Depoimentos do público
“No último domingo, 22, tive a grata oportunidade de apreciar a ‘Arte’ em sua essência, pessoas que além de seus afazeres diários se debruçam sobre memórias do povo itapetiningano, com objetivos evidentes: viver a arte, resgatar e perpetuar a história (…) É eminente que ações precisam ser realizadas contra o apagamento que vem ocorrendo sobre as memórias de diversos grupos. No decorrer da peça temos referências de nosso dia a dia como o Xé em suas diversas possibilidades e a escola Peixoto Gomide, com as normalistas e sua grandiosidade. ‘Nhô’ chega para nos mostrar efetivamente que somos colecionadores de memórias, através de uma dramaturgia leve, marcante e com atores primorosos” – Adriana Oliveira, professora de Geografia.
“Minha experiência inesquecível com a peça ‘Nhô’. Peça genuinamente a cara da nossa gente, do nosso povo itapetiningano. Me fez rir, me fez sentir saudades do que não vivi, mas muito ouvi falar. As modas, os valores e as dores, que jamais apagaram as alegrias do dia a dia. Chorei e logo esqueci, não pude resistir a esperança que despertou ‘Daquele olhar’. Contar detalhes, não consigo, só sei que Vivi! Essa Arte não pode parar!” – Elideise Aparecida de Campos.
“Domingo fui assistir uma peça no espaço da Igreja São Roque. (…) excelência é o que define esse espetáculo. Excelente desempenho dos atores, do diretor e do texto que com maestria resgata parte de nossa memória caipira, pinçando durante o enredo nossas tradições rurais e urbanas, desde a Festa do Divino ao nosso xéee, do rádio e das superstições, das modas de viola e da catira numa mágica a qual o teatro nos abençoa.
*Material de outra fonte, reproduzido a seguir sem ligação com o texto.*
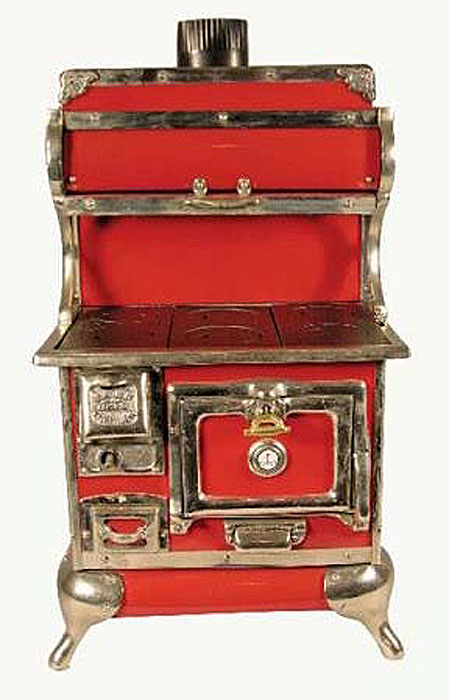
Locate an element on the screen. This screenshot has width=449, height=700. minature stove is located at coordinates (211, 332).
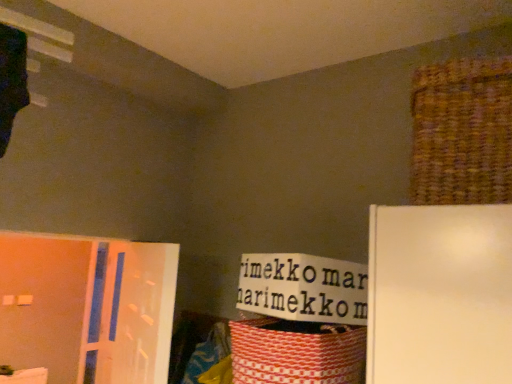
Question: From a real-world perspective, is red woven basket at lower right, which is the 1th basket from left to right, positioned above or below brown woven basket at upper right, which appears as the 2th basket when viewed from the left?

Choices:
 (A) above
 (B) below

Answer: (B)

Question: In terms of size, does red woven basket at lower right, marked as the 1th basket in a bottom-to-top arrangement, appear bigger or smaller than brown woven basket at upper right, which appears as the 1th basket when viewed from the top?

Choices:
 (A) big
 (B) small

Answer: (B)

Question: Which object is positioned closest to the red woven basket at lower right, marked as the 1th basket in a bottom-to-top arrangement?

Choices:
 (A) brown woven basket at upper right, which is the 2th basket from bottom to top
 (B) translucent plastic screen door at left

Answer: (B)

Question: Which is nearer to the translucent plastic screen door at left?

Choices:
 (A) brown woven basket at upper right, which appears as the 2th basket when viewed from the left
 (B) red woven basket at lower right, positioned as the second basket in right-to-left order

Answer: (B)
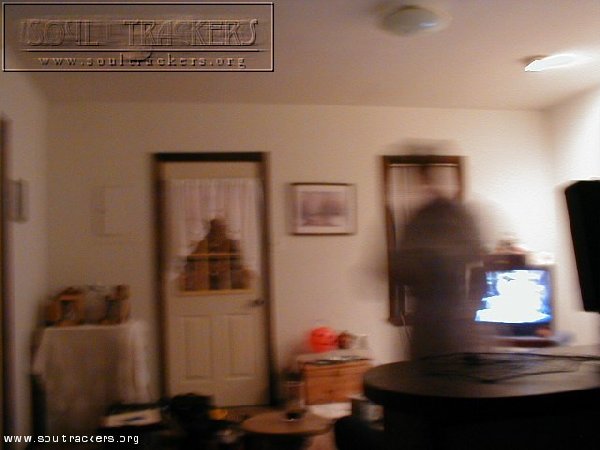
Where is `table`? The height and width of the screenshot is (450, 600). table is located at coordinates (408, 370), (532, 381).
Eu que sou caipira raiz, me senti enaltecida e respeitada por essa cultura muitas vezes menosprezada. O projeto prevê a apresentação em alguns espaços escolares, onde a transmissão desse conhecimento deve de fato acontecer, parabéns a todos por nos presentear com essa beleza de trabalho!!!!” – Luciana Regina Matelli (Cirurgiã dentista).
Abílio Victor – O Nhô Bentico
Desde menino demonstrou tendência pela vida artística, representando papéis nos circos, que improvisava com amigos. Aprendeu o ofício de carpinteiro e ficou conhecido como Nhô Victor, procurado por peões os quais aperfeiçoava com maestria, declamando poemas enquanto torneava os peões e realizava o trabalho de rotina. Notabilizou-se como um dos maiores poetas sertanejos em nível regional e nacional. Ao retomar para Itapetininga, trabalhou na Tribuna Popular, O Democrata, O Itapetininga e na Tipografia Artística.
Quando foi instalada a rádio local, a PRD-9 – Rádio Difusora de Itapetiningo, iniciou a carreira, que o consagrou popularmente com o Programa da Saudade. Nele, o artista declamava poemas de sua autoria, posicionando seu linguajar característico. Tempo depois se tomou apresentador do programa Manhas de Minha Terra, o qual ficou no ar durante 10 anos.
Foi compositor de muitos poemas, conhecidos em todo o Brasil e reunidos em dois livros: Folhas de Mato e Favas de Ingá.